*Work order*
Show each line of the material that contains the string "novembre".

Stored data entries:
=-=-=
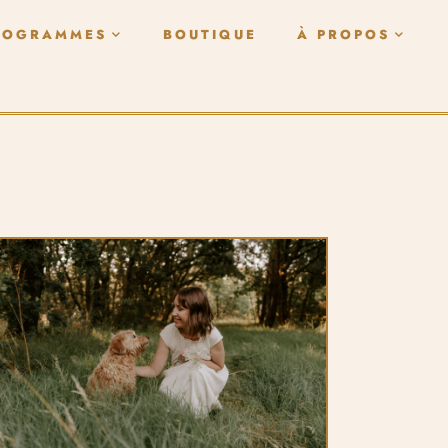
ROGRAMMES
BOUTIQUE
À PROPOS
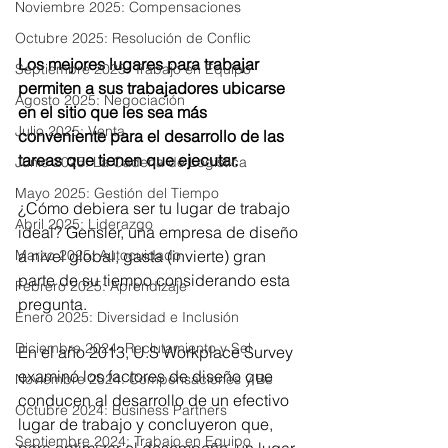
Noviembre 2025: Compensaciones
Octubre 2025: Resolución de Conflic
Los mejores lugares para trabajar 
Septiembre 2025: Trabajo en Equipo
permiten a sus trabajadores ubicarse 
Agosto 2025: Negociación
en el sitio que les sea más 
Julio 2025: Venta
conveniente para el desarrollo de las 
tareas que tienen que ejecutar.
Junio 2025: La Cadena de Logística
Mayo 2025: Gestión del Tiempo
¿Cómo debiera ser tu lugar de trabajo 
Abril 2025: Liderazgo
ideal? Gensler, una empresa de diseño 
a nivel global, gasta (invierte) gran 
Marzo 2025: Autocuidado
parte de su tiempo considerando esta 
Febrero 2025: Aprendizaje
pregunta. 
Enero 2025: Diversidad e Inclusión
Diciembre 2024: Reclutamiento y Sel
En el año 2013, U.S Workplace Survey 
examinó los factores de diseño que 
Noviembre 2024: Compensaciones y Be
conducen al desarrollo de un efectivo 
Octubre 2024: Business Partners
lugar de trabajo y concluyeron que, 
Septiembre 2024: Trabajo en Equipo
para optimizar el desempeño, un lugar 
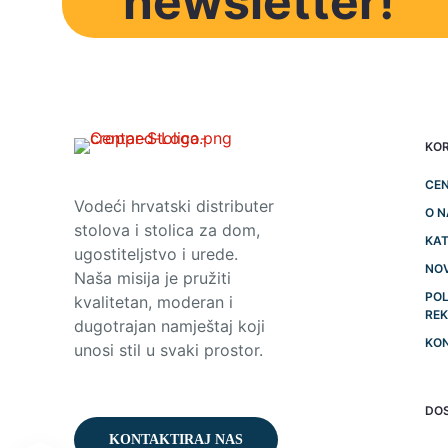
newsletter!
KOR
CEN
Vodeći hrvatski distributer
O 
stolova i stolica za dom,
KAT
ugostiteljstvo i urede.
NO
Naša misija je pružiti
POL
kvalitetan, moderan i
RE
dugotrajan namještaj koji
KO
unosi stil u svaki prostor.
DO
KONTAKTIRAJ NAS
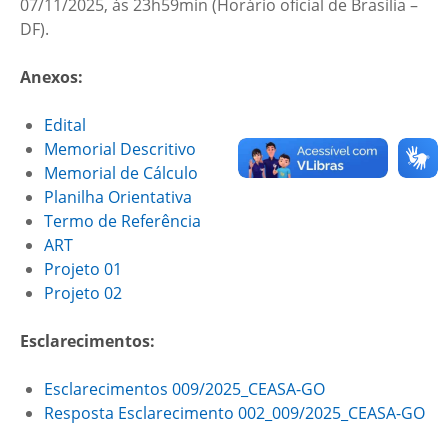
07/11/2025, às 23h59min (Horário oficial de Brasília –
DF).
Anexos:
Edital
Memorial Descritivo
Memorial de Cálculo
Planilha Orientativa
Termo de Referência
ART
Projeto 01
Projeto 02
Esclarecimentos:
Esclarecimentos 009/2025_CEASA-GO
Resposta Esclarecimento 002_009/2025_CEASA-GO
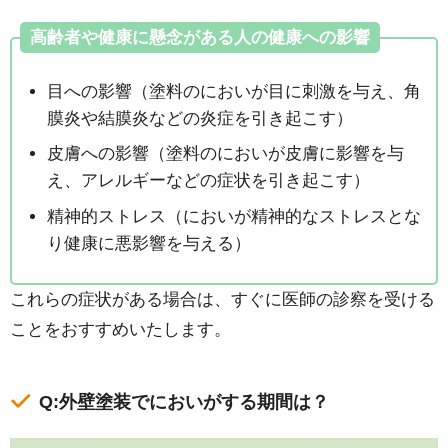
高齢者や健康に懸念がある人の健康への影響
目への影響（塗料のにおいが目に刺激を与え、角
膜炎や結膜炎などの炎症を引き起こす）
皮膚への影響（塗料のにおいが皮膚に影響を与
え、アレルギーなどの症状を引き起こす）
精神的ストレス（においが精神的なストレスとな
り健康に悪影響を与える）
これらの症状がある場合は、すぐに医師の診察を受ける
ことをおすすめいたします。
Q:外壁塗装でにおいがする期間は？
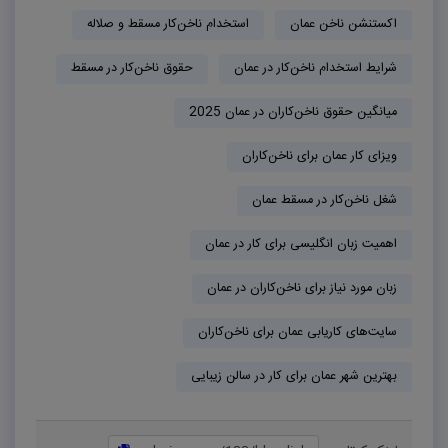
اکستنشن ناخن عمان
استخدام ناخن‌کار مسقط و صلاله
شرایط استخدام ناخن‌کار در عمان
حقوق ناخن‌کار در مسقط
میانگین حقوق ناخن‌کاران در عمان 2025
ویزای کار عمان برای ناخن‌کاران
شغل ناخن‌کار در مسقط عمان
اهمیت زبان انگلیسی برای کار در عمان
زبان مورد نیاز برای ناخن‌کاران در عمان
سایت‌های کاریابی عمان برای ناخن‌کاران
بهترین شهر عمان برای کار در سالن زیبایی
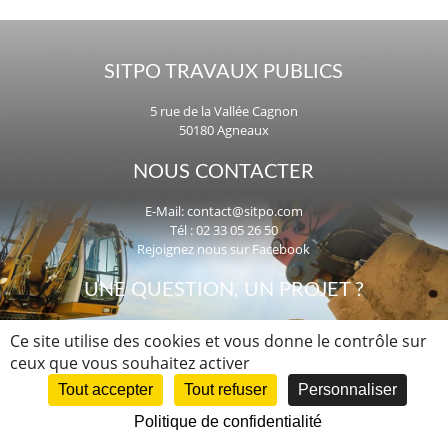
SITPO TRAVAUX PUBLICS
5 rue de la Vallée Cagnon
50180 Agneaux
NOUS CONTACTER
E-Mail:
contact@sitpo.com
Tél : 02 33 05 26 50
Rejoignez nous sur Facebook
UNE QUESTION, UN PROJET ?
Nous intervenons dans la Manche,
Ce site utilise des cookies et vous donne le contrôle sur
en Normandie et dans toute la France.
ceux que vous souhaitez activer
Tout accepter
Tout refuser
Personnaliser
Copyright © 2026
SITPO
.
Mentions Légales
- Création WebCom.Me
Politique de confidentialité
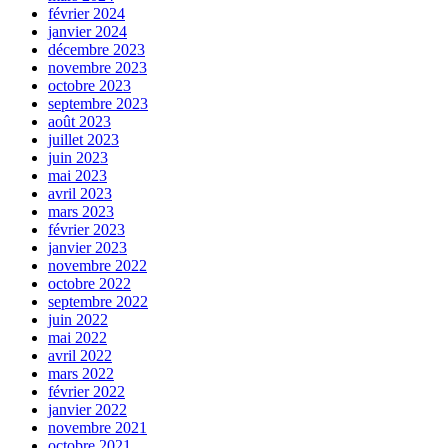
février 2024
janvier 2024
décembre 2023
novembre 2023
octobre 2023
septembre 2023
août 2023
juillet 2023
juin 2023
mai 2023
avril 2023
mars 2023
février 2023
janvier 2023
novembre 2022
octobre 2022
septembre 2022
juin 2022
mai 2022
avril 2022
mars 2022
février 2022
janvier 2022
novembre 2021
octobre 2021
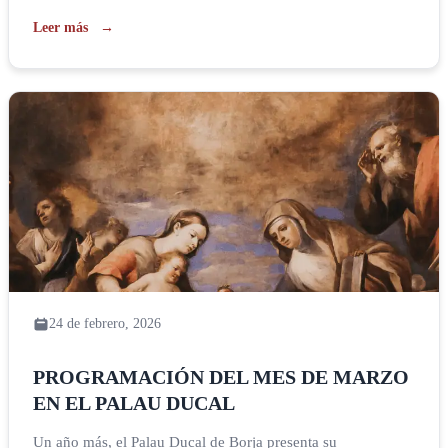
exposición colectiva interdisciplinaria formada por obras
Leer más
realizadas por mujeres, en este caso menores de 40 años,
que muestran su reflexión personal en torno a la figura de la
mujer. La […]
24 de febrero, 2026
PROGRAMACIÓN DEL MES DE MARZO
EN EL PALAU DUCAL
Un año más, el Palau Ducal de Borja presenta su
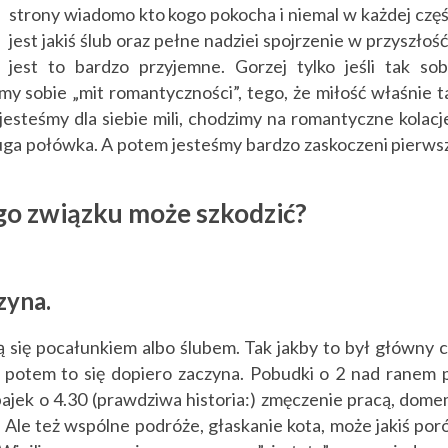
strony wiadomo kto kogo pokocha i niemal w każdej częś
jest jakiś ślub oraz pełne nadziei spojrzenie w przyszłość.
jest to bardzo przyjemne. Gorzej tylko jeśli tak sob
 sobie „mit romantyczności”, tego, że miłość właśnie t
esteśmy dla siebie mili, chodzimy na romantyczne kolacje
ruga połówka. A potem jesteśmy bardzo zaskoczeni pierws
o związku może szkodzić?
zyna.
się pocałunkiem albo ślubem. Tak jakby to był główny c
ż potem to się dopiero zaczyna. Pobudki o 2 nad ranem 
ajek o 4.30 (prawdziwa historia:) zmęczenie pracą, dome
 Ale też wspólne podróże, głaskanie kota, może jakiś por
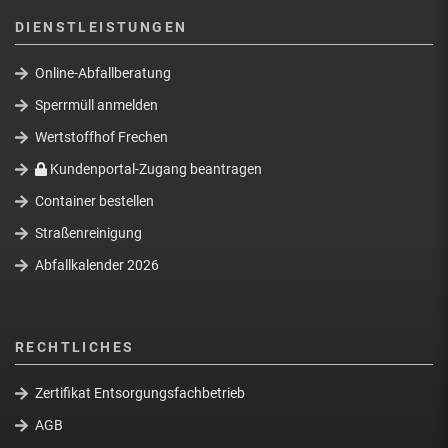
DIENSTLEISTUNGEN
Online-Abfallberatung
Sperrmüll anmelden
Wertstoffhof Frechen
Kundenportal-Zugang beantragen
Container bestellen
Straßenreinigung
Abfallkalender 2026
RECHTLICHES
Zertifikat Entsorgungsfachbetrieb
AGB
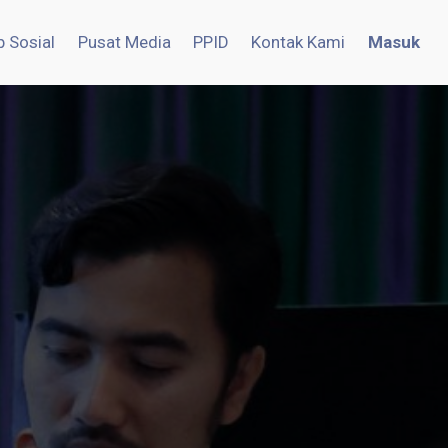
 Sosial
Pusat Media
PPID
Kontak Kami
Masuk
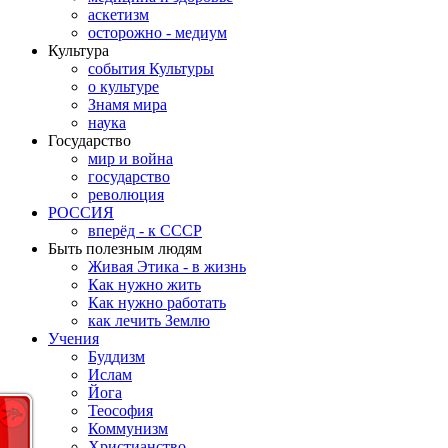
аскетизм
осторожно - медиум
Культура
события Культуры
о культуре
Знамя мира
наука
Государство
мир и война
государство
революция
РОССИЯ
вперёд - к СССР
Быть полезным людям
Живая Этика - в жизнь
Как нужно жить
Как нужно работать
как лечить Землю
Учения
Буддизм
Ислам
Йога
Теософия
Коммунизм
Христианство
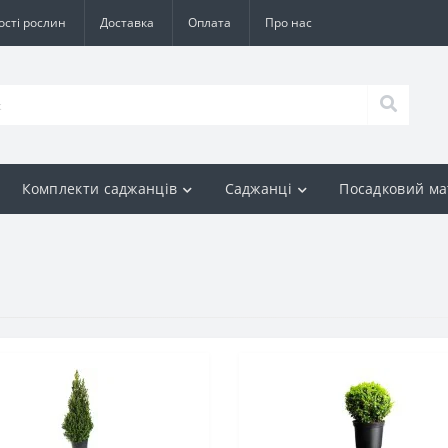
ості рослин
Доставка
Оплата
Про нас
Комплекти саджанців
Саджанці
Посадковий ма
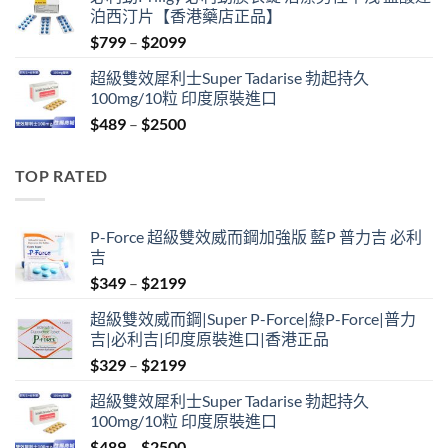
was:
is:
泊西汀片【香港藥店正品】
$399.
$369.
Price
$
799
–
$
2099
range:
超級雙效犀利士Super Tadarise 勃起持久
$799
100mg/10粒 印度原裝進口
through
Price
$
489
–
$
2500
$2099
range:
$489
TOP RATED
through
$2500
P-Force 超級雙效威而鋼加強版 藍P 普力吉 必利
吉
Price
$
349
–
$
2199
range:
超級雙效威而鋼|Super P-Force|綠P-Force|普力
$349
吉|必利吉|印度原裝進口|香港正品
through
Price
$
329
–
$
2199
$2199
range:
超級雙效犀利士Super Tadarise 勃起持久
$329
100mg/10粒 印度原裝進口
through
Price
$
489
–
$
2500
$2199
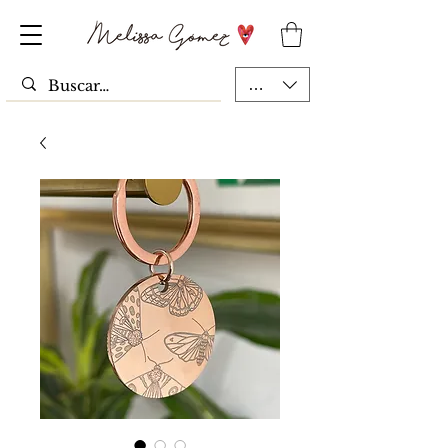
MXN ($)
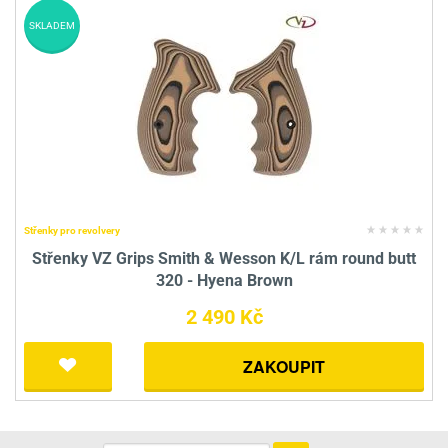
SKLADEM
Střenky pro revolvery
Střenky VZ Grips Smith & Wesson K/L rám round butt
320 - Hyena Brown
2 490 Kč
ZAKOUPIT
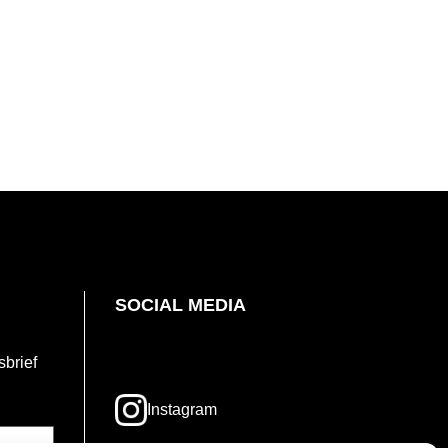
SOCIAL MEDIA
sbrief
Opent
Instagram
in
=-=-=
*Result of this task*
novembre 2023
novembre 2022
novembre 2021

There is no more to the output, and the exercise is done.